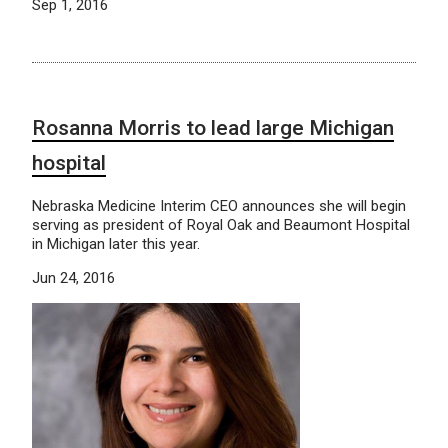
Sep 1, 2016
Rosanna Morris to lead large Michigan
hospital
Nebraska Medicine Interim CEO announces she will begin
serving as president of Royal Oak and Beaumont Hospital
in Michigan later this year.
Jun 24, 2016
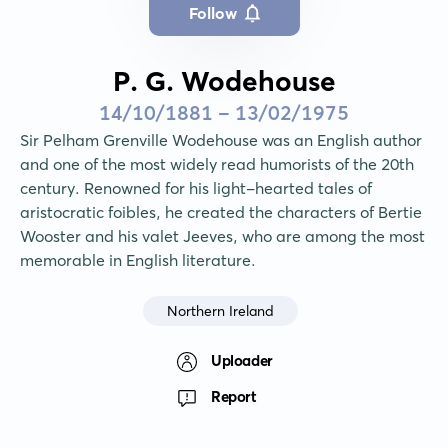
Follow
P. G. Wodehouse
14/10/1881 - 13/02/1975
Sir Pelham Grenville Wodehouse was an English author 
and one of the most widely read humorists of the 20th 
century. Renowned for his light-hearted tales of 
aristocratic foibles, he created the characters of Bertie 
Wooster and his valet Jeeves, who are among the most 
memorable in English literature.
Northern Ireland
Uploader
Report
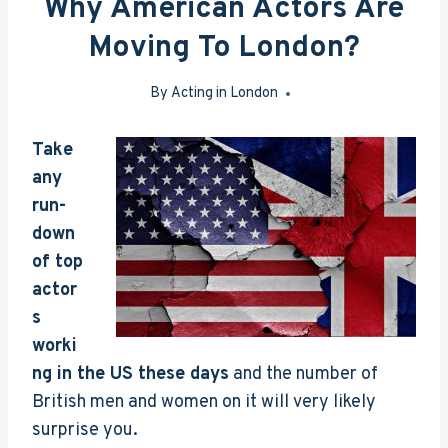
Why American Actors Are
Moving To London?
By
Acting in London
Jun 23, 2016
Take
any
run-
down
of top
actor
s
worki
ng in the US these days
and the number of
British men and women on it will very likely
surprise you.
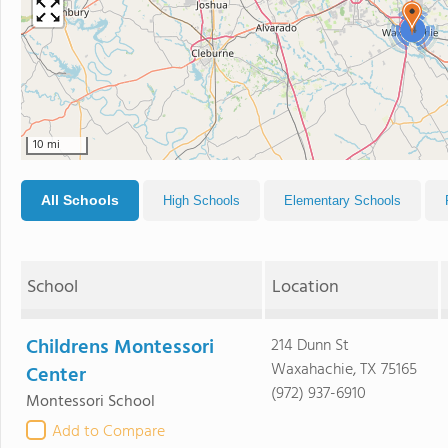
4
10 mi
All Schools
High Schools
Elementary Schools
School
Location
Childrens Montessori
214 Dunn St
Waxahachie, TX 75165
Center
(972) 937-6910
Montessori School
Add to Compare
○ ○ ○ ○ ○ ○ ○
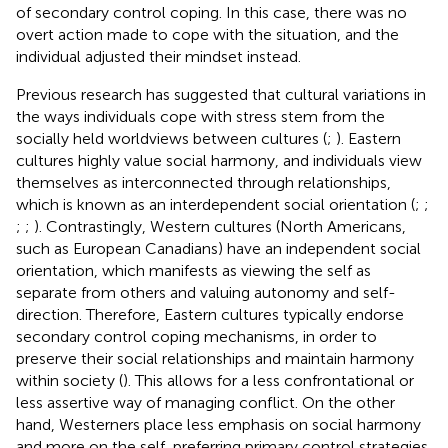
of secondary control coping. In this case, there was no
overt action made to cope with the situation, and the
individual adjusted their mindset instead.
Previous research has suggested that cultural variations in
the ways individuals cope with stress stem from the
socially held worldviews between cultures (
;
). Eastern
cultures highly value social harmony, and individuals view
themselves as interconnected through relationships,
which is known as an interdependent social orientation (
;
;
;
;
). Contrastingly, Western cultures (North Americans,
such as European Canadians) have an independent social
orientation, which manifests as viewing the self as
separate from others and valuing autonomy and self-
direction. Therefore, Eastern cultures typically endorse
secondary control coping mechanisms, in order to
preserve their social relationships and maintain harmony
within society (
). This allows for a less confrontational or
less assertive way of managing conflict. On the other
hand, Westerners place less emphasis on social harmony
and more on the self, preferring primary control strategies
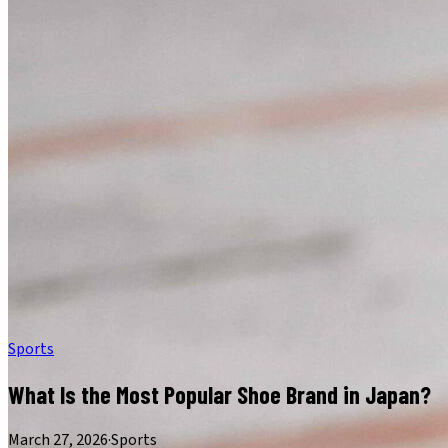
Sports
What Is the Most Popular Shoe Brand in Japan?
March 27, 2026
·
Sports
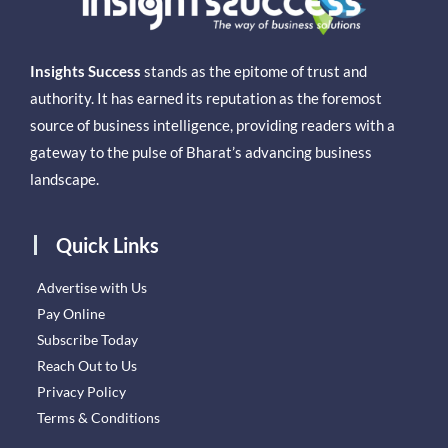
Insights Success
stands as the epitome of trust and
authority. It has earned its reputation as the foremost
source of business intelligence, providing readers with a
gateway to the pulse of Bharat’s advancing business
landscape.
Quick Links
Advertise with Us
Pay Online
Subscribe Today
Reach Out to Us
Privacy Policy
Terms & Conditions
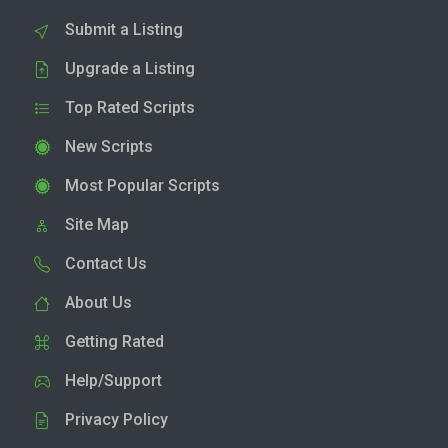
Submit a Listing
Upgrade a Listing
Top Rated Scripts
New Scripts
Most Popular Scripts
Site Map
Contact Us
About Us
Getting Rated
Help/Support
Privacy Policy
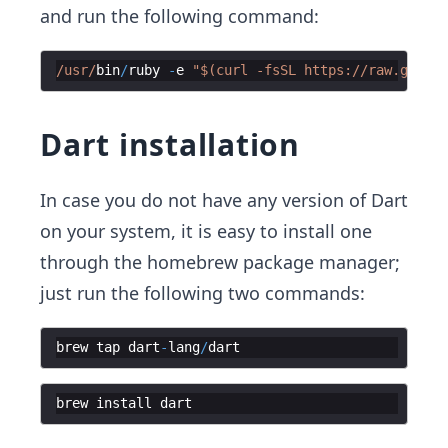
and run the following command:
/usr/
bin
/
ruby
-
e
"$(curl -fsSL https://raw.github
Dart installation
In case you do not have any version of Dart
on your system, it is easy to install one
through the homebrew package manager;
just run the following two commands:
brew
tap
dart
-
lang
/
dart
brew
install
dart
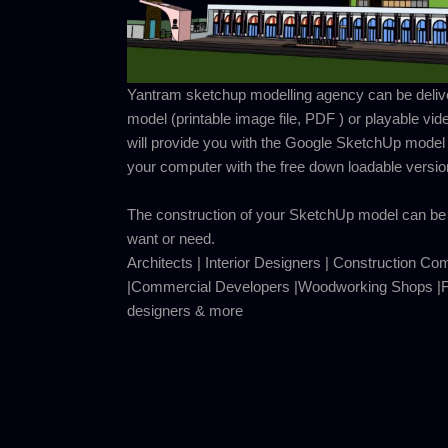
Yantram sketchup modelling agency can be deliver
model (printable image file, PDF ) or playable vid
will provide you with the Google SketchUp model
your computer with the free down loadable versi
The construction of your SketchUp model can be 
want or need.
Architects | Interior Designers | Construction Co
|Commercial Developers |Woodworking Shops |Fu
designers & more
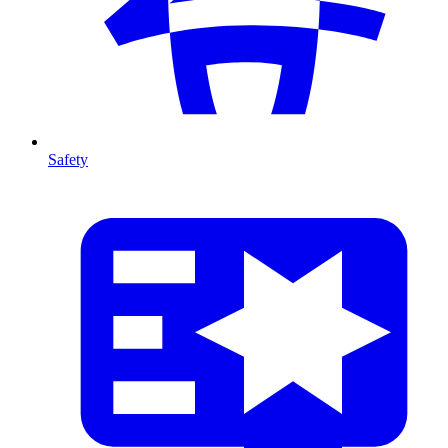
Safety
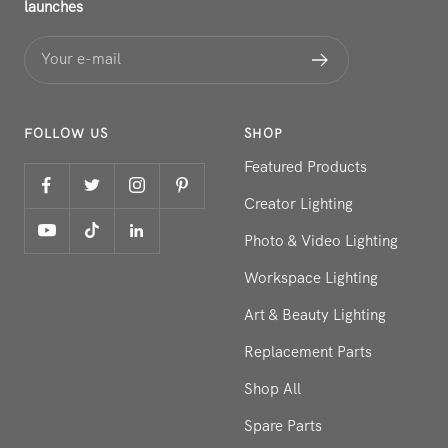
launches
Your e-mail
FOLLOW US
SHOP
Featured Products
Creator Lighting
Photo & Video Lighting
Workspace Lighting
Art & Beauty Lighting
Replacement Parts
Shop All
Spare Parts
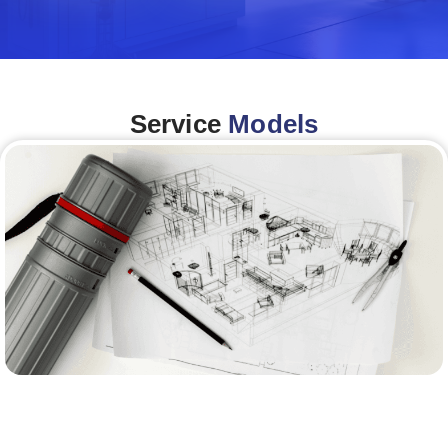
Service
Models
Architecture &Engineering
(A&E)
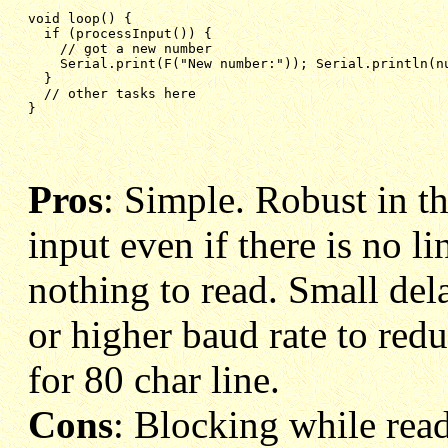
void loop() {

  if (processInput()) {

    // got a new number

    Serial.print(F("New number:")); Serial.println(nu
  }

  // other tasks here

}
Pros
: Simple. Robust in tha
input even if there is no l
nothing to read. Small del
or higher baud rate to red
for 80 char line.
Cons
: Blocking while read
○ ○ ○ ○ ○ ○ ○
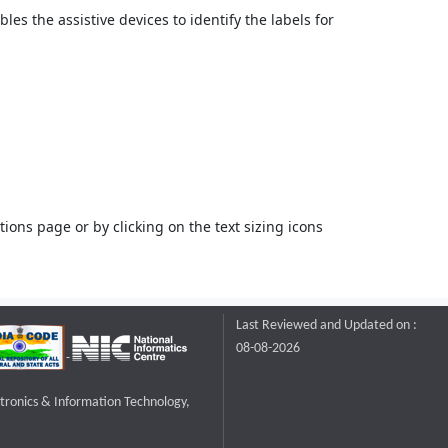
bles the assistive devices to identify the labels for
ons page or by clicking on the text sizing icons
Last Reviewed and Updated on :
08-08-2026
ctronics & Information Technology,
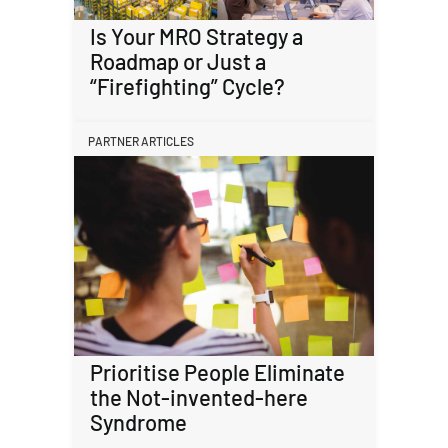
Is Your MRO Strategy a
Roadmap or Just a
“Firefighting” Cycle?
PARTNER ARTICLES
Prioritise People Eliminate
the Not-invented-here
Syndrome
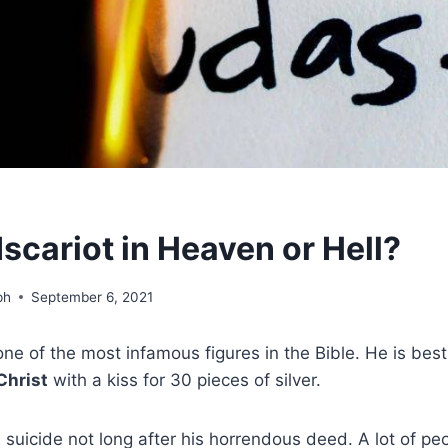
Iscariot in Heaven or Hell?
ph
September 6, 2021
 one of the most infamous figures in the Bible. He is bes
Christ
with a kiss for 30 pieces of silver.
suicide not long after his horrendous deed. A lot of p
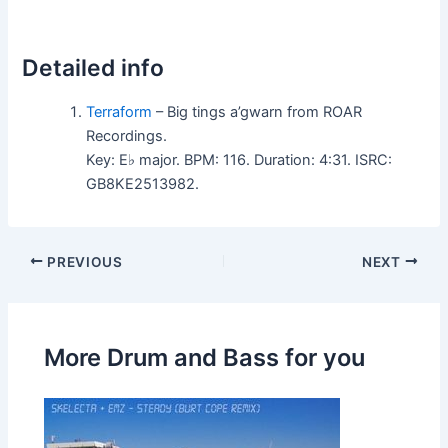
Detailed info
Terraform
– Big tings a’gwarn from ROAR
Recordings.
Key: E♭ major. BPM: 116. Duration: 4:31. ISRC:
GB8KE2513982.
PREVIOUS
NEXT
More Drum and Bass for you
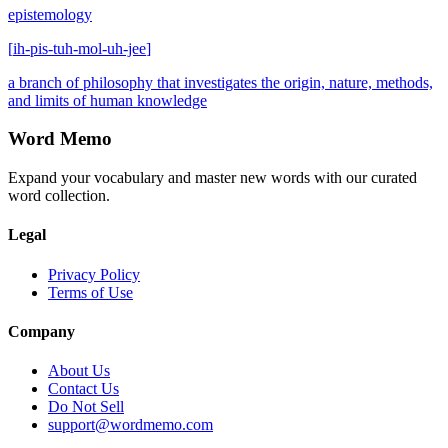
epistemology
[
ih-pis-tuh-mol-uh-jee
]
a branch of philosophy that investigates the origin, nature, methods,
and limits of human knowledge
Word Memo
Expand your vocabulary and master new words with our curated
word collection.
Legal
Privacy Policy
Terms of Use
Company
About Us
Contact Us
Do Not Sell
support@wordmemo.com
○ ○ ○ ○ ○ ○ ○
## TASK DETAILS
Reproduce verbatim the passage of the listing above that opens with the line containing "of secondary control" and closes with the line containing "secondary control coping mechanisms, in", including both of those lines.

## RESPONSE TO THE EXERCISE
of secondary control coping. In this case, there was no
overt action made to cope with the situation, and the
individual adjusted their mindset instead.
Previous research has suggested that cultural variations in
the ways individuals cope with stress stem from the
socially held worldviews between cultures (
;
). Eastern
cultures highly value social harmony, and individuals view
themselves as interconnected through relationships,
which is known as an interdependent social orientation (
;
;
;
;
). Contrastingly, Western cultures (North Americans,
such as European Canadians) have an independent social
orientation, which manifests as viewing the self as
separate from others and valuing autonomy and self-
direction. Therefore, Eastern cultures typically endorse
secondary control coping mechanisms, in order to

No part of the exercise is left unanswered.